I know this isn't your favorite spec but I like how you've introduced a layer in the question hierarchy for itemset-capable question types, it makes a lot of sense and led to some useful cleanup.
Details below, the main things are:
- parameter name should be
reference-geometry - any external secondary instance should be supported, regardless of the filename extension
- let's drop support for the special itemsets.csv if it's practical
| return choices | ||
|
|
||
|
|
||
| def add_choices_info_to_question( |
There was a problem hiding this comment.
So far everything in validators feels much more directly validation-related. Not a big deal but wanted to mention that this file is starting to feel like it could be a choices feature slice rather than just a validator.
There was a problem hiding this comment.
Moved back to xls2json in 3735635 for reasons explained there.
Separately to that yes the sub-package name "validators" is maybe not the most accurate anymore since some of the modules in there deal with processing as well as validation. But at least it breaks down the xls2json logic into digestible pieces, and in the longer term hopefully aligns to doing something like how all the entities stuff is in one package - maybe each question type gets a module (and finally spell the end of question_type_dict 😱), etc.
| def __bool__(self): | ||
| return True | ||
|
|
||
| def __init__( |
There was a problem hiding this comment.
Consider using @dataclass?
There was a problem hiding this comment.
The ItemsetNode is looking a lot like a SurveyElement but I was leaving that til the spec for this feature settles.

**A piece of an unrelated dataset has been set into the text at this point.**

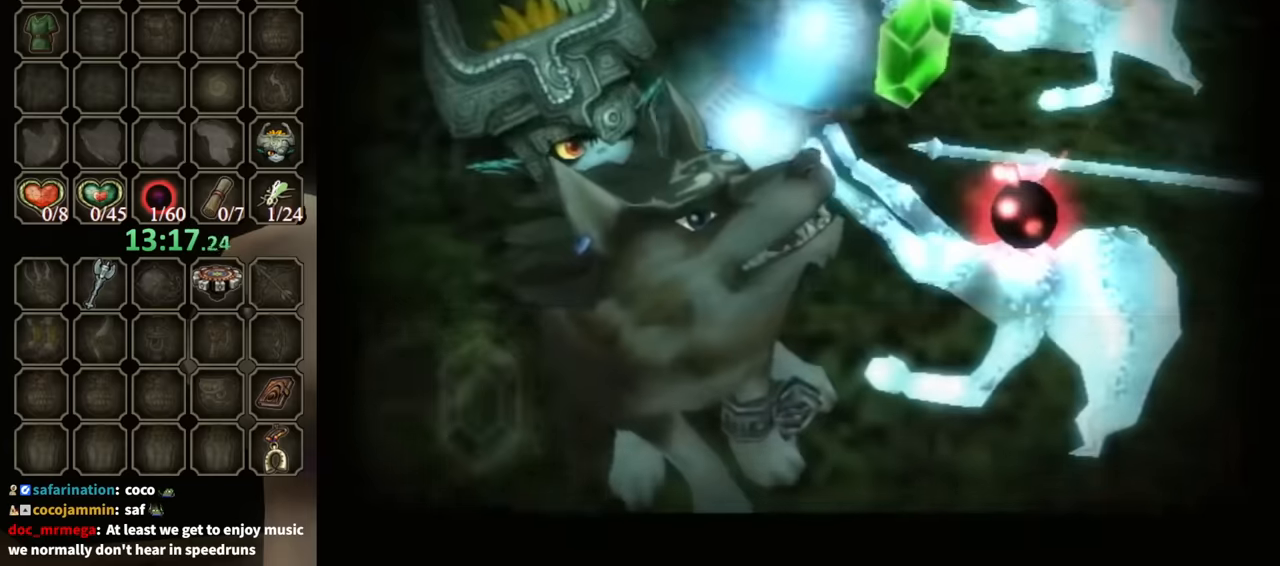
{"buttons": ["L1"], "left_stick": "center", "right_stick": "center", "events": [[366, "B", "up"], [400, "L1", "down"], [433, "A", "down"], [500, "A", "up"]]}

| class ParametersGeo(StrEnum): | ||
| ALLOW_MOCK_ACCURACY = "allow-mock-accuracy" | ||
| INCREMENTAL = "incremental" | ||
| REFERENCE_GEO = "reference-geo" |
There was a problem hiding this comment.
I forgot we had all these existing parameters that use dashes because they match the XForm convention. Typically we use underscores for new parameter names but I agree with your instinct to match the others in this context.
I forgot to update the issue -- Yaw has requested we use the full reference-geometry which does fit better with the other parameters as well.
| trigger_references: list[tuple[str, int]] = [] | ||
| repeat_names = set() | ||
| geo_references: list[tuple[str, int]] = [] | ||
| csv_sources: set[str] = set() |
There was a problem hiding this comment.
It could also be XML or geojson sources -- any named secondary instance -- whether it's internal or external or what the file format is shouldn't matter.
I thought pyxform would have a way to list these but now that I think about it we don't validate the parameter to instance calls or anything like that, do we? Can we rely on the code that outputs all the instance declarations by any chance?
There was a problem hiding this comment.
Updated validation and test cases to allow all external instance file types in 7b1799b. Since it became a bit lengthy I put some follow-up questions on scope in this comment.
| "[row : {row}] On the 'survey' sheet, the 'parameters' value is invalid. " | ||
| "For geo questions, the 'reference-geo' parameter must be either: " | ||
| "a choices list_name, an entities list_name, a reference variable containing " | ||
| "the name of a repeat, or the name of an attached CSV file." |
There was a problem hiding this comment.
"an attached CSV file" -> "an attached file" (could be XML or geojson)
There was a problem hiding this comment.
Updated the error message along these lines in 7b1799b
| | survey | | ||
| | | type | name | label | parameters | | ||
| | | select_one_from_file s1.csv | q1 | Q1 | | | ||
| | | {type} | q2 | Q2 | reference-geo=s1.csv | |
There was a problem hiding this comment.
I think it would be more consistent with other usage to use the instance name without the extension. It feels kind of similar to writing an instance('s1') expression where we don't use the extension.
It's true that there's an extension for select_one_from_file s1.csv but that feels to me like it's because we conflated attaching and querying the file. For reference-geometry the file must already be attached.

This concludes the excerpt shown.